Data tables are admittedly confusing, but well worth the trouble to figure out. You can even use them to make what is called a Monte Carlo model to look at random occurrences or fluctuations and assess your risks. If anyone is interested in that, please add a comment and I’ll describe it in a future post.

How have you used tables?

Goal seek: Getting to the outcome you want, using Excel

Microsoft Excel will not only let you play “what-if” with your choices, it will also help you figure out what you need to do to get where you want to be. You can work the problem backwards with a nifty little feature called Goal Seek.

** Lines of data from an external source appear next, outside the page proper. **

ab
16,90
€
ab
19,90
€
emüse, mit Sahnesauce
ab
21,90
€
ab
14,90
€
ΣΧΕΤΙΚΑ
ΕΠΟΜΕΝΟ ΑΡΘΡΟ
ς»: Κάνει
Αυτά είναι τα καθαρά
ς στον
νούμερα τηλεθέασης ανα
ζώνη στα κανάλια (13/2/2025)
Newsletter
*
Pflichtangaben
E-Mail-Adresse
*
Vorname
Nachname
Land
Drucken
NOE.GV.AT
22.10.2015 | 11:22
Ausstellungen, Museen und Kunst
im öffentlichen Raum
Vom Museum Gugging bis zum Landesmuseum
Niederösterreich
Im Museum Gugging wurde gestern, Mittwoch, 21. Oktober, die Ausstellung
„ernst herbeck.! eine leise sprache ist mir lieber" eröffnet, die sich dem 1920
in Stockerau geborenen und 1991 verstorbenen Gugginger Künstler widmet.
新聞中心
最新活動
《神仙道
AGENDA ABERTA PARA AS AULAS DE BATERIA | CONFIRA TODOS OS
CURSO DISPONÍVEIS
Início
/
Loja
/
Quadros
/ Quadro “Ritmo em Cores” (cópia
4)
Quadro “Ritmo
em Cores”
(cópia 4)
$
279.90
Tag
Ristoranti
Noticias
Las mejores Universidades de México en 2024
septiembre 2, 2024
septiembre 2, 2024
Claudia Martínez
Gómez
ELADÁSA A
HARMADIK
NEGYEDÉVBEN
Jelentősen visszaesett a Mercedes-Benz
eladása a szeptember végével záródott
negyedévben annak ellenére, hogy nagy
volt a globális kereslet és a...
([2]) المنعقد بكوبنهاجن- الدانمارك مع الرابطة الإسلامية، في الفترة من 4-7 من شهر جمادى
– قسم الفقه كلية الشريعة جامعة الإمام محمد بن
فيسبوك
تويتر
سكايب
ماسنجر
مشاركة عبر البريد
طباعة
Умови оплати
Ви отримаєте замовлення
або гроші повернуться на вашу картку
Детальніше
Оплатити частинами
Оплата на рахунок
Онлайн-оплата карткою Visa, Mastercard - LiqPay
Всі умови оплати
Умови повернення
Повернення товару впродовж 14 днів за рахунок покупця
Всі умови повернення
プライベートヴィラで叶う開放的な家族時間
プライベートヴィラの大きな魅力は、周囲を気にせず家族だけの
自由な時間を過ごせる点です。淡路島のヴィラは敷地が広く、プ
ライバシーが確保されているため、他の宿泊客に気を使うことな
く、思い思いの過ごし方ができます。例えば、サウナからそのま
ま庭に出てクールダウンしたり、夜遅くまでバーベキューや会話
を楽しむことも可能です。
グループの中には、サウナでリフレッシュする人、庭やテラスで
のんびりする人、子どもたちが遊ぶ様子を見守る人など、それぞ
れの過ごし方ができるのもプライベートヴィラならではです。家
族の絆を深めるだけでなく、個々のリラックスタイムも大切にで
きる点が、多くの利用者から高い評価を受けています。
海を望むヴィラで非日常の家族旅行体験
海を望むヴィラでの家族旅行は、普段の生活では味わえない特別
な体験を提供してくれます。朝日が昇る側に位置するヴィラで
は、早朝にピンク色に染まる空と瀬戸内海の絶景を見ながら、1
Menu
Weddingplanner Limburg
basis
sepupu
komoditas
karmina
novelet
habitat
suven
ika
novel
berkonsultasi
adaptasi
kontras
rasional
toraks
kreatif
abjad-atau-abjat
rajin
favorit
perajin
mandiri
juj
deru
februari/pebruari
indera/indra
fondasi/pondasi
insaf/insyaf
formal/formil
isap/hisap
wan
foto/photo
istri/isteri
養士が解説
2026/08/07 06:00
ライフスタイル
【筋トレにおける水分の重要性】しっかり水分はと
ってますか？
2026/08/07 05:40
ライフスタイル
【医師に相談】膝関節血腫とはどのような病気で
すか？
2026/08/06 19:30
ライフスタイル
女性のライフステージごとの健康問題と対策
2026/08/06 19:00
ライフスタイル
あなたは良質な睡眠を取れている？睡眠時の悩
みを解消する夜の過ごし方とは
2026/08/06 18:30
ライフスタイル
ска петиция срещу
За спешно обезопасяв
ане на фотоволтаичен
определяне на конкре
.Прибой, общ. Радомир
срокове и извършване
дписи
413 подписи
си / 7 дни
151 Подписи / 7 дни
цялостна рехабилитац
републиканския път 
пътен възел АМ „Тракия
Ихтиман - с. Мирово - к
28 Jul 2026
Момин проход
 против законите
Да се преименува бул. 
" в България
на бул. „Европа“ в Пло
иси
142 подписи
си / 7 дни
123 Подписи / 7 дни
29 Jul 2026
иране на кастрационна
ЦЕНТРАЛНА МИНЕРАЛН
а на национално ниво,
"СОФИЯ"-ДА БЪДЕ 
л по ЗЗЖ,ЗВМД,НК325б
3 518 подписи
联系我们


Say you want to start a college fund for your new baby. You start with $10,000 in the fund and add $15,000 to it each year. You have it well invested so that it earns 8% each year. But college is expensive. You figure $140,000 for four years, and that grows at 9% a year. Your first question is whether you will save enough by the time the kid is 18. Here’s a spreadsheet to answer that question. It’s built using two bucket brigade formulas and one other, all AutoFilled down the columns. The inputs are all named. (Check out my previous posts if this doesn’t make sense.) You see that you’ll be more than $50,000 short when you compare the amount you’ve saved and the cost of college at age 18. By the way, you can download this spreadsheet from under Investment, Save for college.

Now you might try some “what-if.” Will I get there if I start with more money? if I add more each month? if I get a better return? if I choose a less expensive college? You can change any of the inputs and see what that does to the outcome.

Better yet, you can calculate exactly what you need to do to reach your goal. Say you decide to add more money to the account each year. You know $15,000 isn’t enough. Exactly how much will you need? Here’s how to get Excel to calculate it for you. Choose What-If Analysis > Goal Seek in the Data Tools group or select Goal Seek from the Tools menu. You’ll get a dialog box. You want to make the shortfall at age 18 (D26) become 0 by changing the added amount (B2). Put this in the dialog box by clicking on the cells as in the picture. ($B$2 is the same cell as B2.) Click OK and Goal Seek gives you your answer in cell B2: Adding $16,567 to the fund each year will do it. You can use Goal Seek to answer other questions, such as: How much do I need to put in to start? How much does my investment need to grow?
Goal Seek is a simple, but powerful, tool for decision makers to determine what they need to do to get where they want to be.

Have you used it? Please share your ideas and experiences.